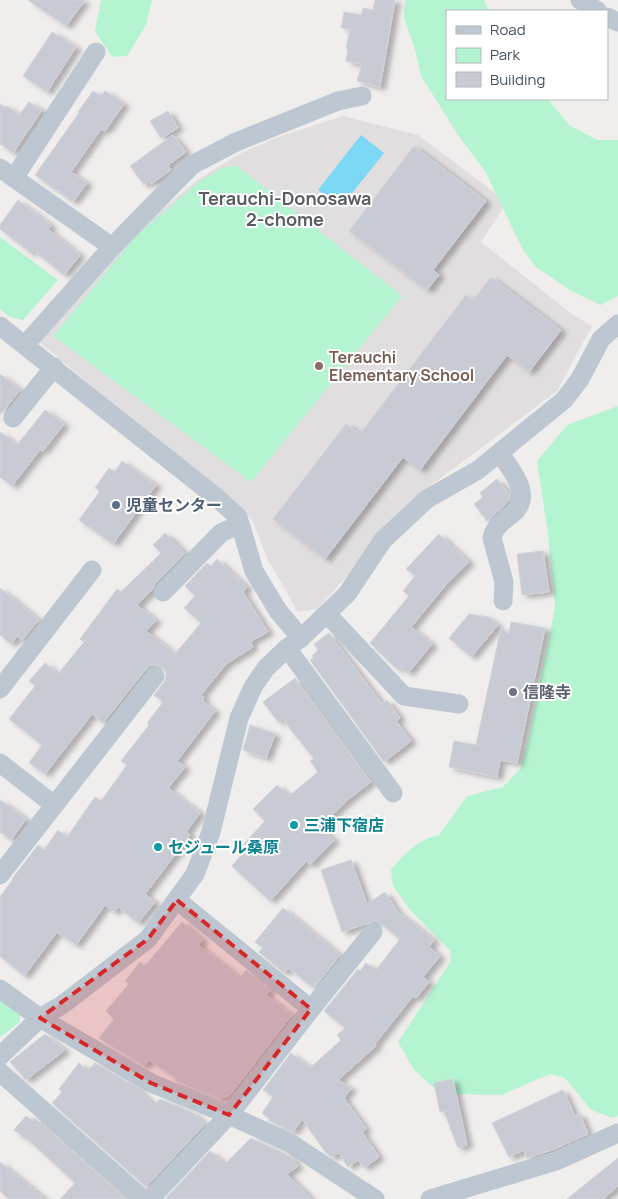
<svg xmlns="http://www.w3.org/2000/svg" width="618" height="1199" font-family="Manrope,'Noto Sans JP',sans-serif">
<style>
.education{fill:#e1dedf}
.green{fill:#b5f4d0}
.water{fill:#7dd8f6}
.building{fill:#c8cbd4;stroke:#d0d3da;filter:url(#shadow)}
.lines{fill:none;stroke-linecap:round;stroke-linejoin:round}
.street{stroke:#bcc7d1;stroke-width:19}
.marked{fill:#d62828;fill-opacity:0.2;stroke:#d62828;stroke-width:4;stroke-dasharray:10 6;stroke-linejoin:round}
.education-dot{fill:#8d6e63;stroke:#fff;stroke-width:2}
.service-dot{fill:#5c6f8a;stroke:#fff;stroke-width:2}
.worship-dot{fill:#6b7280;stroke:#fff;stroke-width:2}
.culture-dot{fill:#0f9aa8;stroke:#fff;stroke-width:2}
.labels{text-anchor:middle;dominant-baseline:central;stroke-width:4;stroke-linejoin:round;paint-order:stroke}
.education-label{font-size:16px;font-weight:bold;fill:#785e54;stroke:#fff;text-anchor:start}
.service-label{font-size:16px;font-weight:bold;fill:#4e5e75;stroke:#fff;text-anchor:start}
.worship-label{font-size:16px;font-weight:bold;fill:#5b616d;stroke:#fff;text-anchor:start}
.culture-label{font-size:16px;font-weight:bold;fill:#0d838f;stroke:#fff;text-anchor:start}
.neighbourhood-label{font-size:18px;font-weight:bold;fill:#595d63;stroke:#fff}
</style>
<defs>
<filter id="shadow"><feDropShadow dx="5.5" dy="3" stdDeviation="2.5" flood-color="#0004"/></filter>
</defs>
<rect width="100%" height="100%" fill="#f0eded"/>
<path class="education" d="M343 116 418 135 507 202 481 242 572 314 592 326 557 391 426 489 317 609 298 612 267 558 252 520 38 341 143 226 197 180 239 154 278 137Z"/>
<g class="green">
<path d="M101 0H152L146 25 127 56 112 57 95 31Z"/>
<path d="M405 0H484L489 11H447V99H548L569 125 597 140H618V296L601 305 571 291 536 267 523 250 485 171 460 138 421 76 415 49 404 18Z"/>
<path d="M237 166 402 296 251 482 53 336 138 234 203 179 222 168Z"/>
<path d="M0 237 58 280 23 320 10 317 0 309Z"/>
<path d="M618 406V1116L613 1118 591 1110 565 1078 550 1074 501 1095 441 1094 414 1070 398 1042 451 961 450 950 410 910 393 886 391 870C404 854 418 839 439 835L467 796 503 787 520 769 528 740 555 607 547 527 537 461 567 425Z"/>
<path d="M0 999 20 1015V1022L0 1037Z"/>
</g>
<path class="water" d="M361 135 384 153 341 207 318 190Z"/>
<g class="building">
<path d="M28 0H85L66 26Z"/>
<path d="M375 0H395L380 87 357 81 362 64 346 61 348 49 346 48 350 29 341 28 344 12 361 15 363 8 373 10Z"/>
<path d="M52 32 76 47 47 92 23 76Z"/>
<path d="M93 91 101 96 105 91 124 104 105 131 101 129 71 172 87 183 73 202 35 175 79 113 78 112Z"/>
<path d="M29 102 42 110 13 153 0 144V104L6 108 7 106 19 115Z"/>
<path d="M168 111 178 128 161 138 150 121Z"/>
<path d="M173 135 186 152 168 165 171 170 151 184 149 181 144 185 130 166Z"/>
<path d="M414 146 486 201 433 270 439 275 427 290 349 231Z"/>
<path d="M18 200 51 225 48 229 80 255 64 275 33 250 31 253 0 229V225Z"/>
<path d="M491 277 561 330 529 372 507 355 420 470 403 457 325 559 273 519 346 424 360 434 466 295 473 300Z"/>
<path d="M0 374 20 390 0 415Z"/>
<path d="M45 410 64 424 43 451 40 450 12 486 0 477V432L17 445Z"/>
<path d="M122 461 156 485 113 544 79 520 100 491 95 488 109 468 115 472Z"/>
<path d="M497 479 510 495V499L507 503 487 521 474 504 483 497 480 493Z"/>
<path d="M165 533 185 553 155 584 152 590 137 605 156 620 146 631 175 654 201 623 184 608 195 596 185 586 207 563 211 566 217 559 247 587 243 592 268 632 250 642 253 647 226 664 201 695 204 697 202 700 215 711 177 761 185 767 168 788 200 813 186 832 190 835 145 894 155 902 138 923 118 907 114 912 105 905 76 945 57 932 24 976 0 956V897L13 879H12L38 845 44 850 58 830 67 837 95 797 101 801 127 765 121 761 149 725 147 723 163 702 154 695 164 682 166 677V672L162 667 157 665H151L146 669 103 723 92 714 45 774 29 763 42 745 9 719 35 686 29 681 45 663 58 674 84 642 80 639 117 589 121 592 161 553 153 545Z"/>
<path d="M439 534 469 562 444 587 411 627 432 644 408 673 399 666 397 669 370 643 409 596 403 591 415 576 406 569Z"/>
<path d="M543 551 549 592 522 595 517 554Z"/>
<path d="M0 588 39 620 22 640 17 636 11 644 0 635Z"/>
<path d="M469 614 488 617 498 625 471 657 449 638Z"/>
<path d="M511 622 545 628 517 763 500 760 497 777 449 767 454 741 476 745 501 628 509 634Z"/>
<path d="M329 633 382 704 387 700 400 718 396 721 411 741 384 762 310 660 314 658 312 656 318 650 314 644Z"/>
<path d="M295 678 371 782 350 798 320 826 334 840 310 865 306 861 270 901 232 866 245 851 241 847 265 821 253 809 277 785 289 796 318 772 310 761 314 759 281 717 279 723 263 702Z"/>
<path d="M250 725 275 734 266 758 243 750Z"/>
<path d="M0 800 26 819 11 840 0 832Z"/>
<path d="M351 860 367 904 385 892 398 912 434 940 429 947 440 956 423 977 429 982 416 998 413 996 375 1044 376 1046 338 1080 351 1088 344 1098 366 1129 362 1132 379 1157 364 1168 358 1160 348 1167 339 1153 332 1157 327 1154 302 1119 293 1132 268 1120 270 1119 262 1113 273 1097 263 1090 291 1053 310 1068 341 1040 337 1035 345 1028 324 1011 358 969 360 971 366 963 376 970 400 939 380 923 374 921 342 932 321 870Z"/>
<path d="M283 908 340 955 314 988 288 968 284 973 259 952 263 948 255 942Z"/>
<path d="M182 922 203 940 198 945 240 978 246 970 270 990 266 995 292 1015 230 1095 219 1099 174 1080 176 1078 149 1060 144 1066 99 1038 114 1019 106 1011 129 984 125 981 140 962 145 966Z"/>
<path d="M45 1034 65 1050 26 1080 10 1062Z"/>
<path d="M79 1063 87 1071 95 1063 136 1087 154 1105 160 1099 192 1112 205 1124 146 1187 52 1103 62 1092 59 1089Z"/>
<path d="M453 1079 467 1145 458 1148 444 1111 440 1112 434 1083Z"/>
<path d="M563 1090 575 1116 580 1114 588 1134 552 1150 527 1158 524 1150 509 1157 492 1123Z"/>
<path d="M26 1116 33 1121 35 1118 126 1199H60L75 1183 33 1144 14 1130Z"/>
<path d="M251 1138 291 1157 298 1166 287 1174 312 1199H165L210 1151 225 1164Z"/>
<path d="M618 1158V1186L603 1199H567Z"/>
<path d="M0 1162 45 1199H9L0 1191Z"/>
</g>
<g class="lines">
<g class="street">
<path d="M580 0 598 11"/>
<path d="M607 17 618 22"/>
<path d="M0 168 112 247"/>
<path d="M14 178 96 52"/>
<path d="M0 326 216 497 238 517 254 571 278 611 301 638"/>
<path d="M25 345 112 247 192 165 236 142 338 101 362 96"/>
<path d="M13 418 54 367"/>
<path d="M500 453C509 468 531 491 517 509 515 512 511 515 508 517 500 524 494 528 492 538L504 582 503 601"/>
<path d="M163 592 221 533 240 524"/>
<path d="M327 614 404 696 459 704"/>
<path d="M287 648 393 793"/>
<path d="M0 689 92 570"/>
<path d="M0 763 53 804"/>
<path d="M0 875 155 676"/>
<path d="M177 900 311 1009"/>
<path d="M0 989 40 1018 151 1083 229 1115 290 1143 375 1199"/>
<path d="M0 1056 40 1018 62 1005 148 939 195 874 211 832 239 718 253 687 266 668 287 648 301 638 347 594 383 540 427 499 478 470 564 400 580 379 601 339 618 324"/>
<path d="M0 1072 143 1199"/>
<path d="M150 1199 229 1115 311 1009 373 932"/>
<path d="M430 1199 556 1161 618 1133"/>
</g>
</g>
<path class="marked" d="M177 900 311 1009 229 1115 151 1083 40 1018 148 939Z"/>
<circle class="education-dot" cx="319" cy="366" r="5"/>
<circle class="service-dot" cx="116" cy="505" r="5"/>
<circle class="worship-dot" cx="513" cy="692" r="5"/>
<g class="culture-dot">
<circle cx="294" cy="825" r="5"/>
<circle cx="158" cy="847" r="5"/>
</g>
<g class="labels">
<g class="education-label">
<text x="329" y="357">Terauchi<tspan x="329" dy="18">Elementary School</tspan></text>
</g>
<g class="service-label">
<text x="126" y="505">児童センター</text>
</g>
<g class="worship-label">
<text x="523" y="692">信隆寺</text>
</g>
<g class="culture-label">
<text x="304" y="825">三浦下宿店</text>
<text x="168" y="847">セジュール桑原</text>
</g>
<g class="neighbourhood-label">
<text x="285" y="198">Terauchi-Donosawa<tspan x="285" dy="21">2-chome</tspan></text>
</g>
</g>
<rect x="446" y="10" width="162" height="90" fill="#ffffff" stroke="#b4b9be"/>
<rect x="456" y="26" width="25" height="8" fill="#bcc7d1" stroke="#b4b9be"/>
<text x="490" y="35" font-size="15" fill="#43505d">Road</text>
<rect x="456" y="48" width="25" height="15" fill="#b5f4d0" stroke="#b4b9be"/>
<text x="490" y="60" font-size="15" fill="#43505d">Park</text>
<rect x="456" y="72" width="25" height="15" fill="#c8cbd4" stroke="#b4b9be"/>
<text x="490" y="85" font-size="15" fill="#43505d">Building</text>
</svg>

--

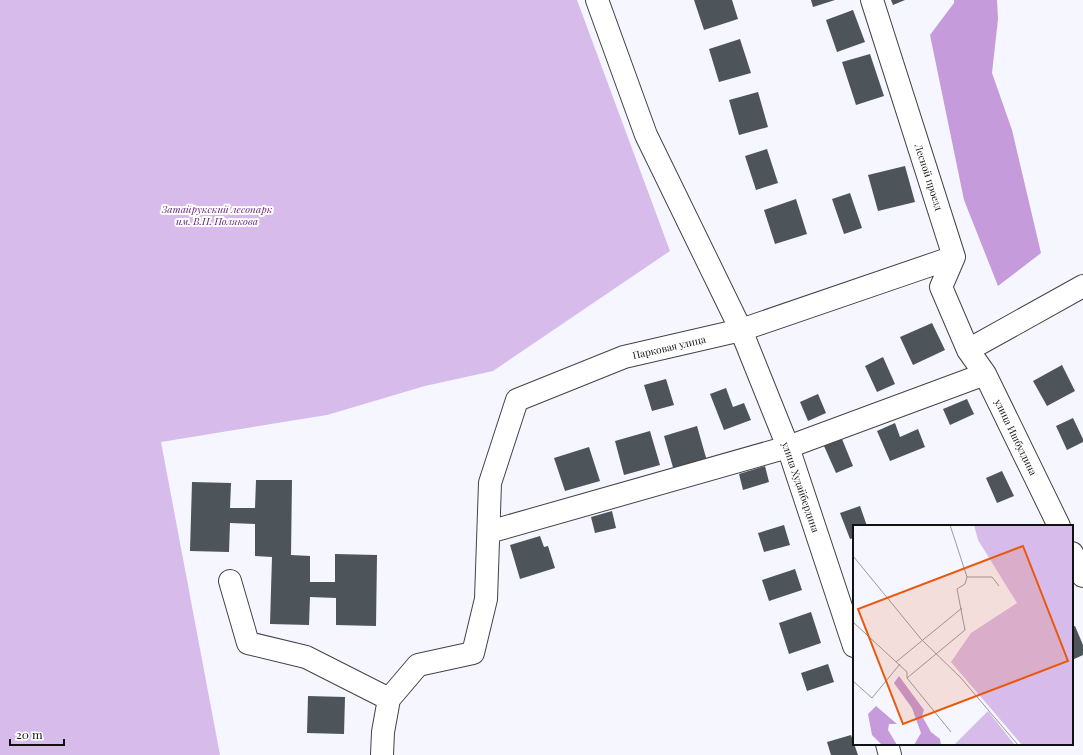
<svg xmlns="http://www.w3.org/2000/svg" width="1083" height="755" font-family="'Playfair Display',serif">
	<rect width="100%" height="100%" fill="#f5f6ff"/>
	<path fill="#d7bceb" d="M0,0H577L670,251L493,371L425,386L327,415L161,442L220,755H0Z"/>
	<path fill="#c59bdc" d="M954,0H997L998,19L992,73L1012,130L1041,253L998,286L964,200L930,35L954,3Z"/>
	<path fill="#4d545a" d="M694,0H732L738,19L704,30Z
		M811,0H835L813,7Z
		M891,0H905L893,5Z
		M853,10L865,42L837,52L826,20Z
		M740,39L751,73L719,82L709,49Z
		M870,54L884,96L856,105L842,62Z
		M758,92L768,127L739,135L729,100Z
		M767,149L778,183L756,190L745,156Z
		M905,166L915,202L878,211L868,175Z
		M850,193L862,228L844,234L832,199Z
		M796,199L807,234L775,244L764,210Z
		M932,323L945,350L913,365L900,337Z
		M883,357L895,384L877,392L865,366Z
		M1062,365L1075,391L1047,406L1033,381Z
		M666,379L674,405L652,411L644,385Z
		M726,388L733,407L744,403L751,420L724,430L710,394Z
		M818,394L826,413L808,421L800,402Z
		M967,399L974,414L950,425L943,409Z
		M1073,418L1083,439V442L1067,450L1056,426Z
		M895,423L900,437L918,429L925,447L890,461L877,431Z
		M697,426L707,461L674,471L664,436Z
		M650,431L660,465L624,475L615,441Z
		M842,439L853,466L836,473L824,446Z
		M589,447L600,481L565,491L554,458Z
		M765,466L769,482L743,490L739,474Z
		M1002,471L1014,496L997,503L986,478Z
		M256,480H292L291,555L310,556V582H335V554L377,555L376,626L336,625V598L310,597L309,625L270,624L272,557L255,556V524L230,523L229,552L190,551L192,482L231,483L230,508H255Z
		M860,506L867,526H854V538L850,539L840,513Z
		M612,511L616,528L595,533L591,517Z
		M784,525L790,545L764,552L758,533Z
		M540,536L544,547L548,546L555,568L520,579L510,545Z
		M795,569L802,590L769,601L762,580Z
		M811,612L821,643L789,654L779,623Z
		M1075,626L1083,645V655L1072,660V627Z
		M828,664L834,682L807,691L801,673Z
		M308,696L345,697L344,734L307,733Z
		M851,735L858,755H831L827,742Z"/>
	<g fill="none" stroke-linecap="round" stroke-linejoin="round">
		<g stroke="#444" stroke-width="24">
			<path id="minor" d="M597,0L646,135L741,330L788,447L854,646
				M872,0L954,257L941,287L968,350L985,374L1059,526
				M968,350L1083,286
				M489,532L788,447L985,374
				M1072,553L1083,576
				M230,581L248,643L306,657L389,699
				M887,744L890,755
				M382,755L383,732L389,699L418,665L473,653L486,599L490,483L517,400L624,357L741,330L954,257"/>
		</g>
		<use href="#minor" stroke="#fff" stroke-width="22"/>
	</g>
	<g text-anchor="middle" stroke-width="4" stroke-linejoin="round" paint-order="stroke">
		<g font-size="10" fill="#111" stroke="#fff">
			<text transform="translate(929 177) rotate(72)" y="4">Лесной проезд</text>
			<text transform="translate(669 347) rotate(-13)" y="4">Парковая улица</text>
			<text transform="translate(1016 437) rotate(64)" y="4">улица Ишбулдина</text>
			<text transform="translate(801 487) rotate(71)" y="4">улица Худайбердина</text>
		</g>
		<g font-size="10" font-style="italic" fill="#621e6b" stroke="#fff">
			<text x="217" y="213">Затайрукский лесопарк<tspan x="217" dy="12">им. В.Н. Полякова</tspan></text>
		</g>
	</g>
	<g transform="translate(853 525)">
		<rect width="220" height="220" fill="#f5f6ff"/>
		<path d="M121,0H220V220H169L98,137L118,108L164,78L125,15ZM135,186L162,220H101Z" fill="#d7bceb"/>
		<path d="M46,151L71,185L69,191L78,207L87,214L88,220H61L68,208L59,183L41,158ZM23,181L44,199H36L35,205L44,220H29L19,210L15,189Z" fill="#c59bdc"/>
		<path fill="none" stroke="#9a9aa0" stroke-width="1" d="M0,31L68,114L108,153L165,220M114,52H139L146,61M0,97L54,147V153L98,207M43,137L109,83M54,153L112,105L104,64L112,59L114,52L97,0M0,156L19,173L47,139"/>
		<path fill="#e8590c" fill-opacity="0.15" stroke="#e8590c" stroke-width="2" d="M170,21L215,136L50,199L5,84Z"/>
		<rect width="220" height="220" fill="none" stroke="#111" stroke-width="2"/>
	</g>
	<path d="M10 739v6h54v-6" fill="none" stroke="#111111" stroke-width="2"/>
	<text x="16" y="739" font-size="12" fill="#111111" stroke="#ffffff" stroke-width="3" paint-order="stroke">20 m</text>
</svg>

• [EXERCISE GOAL]:
Report the number of lines in the entries above that include the string "linecap". Give nothing but the number.

• [OUTPUT OF THE EXERCISE]:
2